*Supplied data*
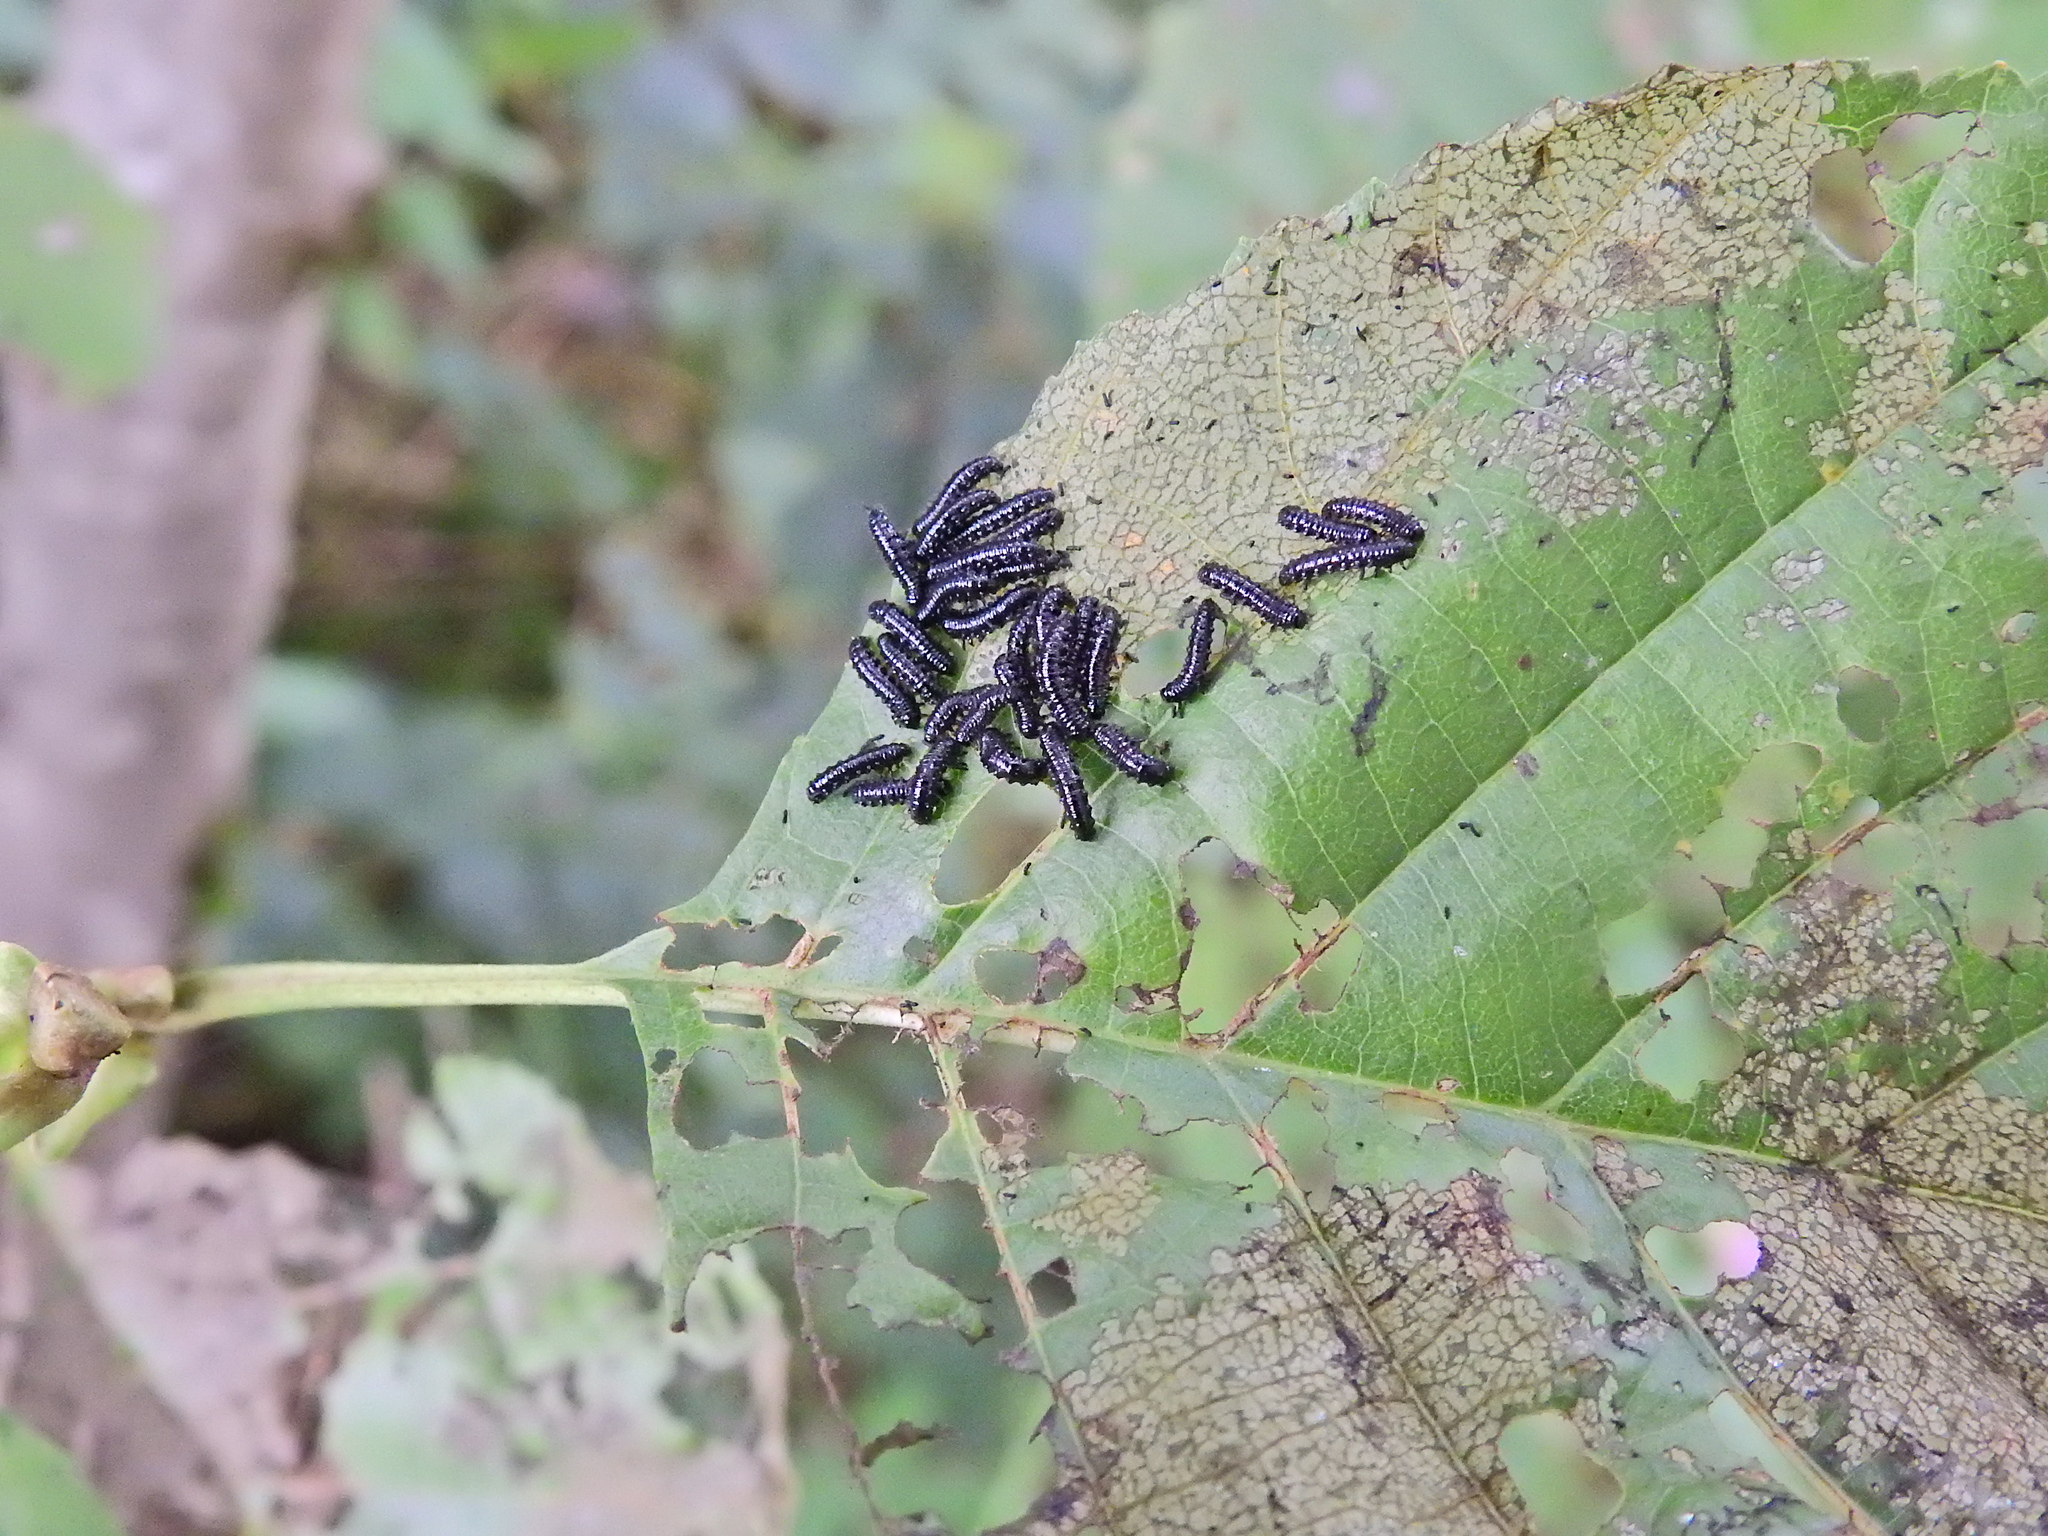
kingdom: Animalia
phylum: Arthropoda
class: Insecta
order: Coleoptera
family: Chrysomelidae
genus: Agelastica
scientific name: Agelastica alni
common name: Alder leaf beetle
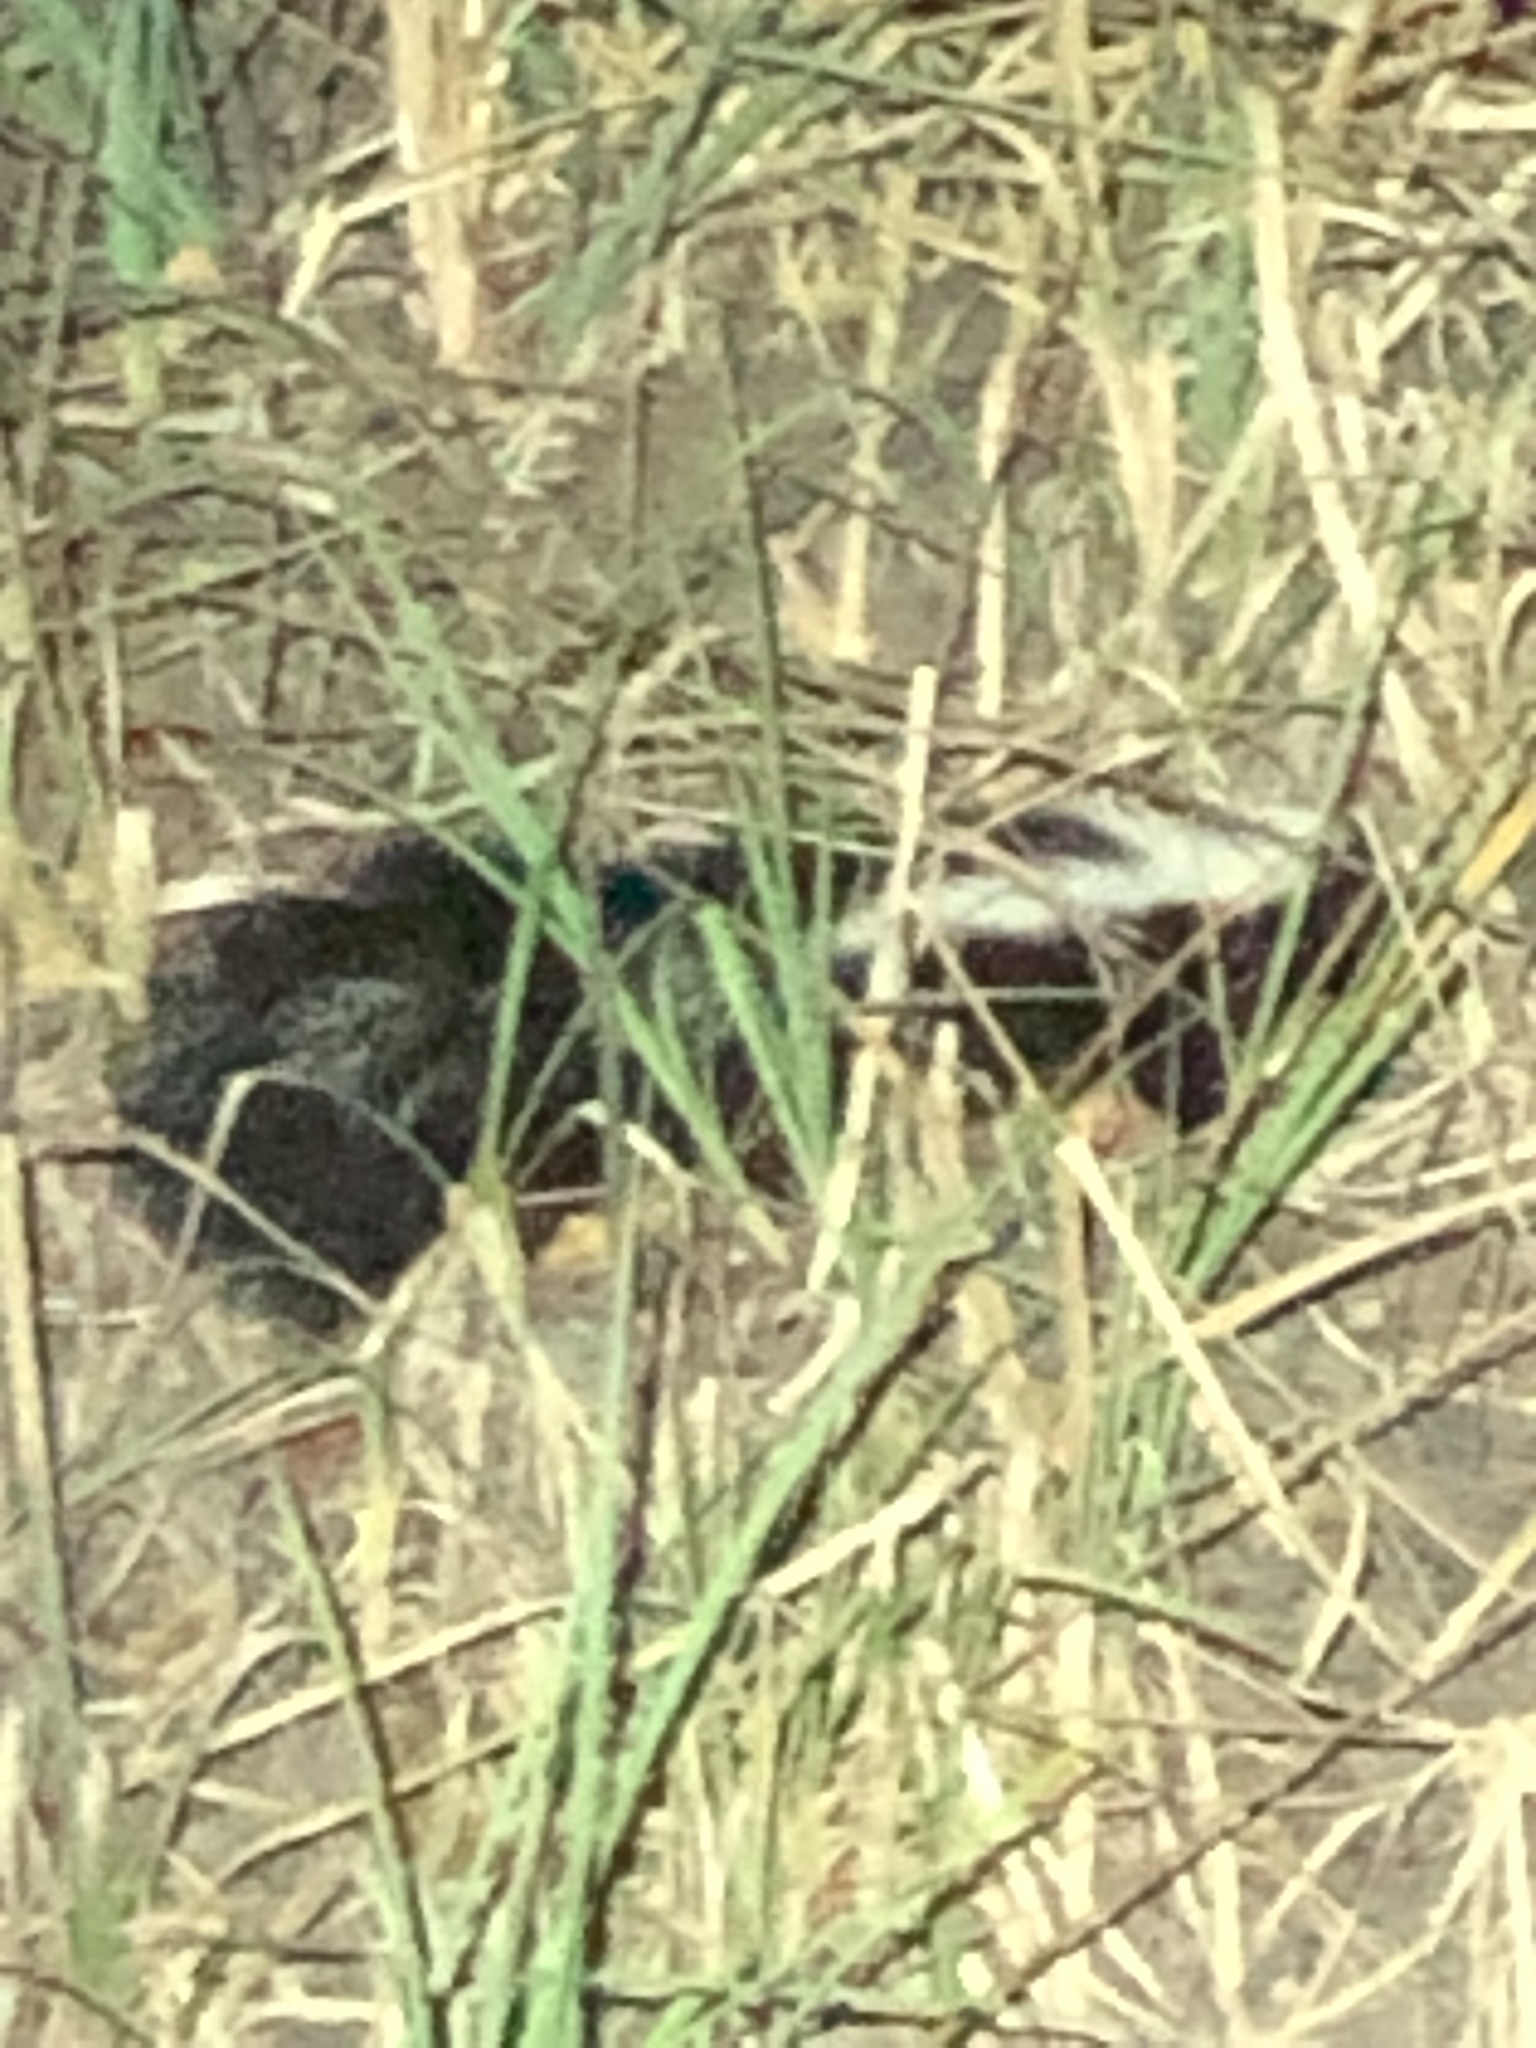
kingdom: Animalia
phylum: Chordata
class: Mammalia
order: Carnivora
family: Mephitidae
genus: Mephitis
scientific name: Mephitis mephitis
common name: Striped skunk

*Given request*
Please swap "common name" for "vernacular name" everywhere in the listing above, leaving everything else unchanged. Give the lines again without the pictures.

*Output for this task*
kingdom: Animalia
phylum: Arthropoda
class: Insecta
order: Coleoptera
family: Chrysomelidae
genus: Agelastica
scientific name: Agelastica alni
vernacular name: Alder leaf beetle
kingdom: Animalia
phylum: Chordata
class: Mammalia
order: Carnivora
family: Mephitidae
genus: Mephitis
scientific name: Mephitis mephitis
vernacular name: Striped skunk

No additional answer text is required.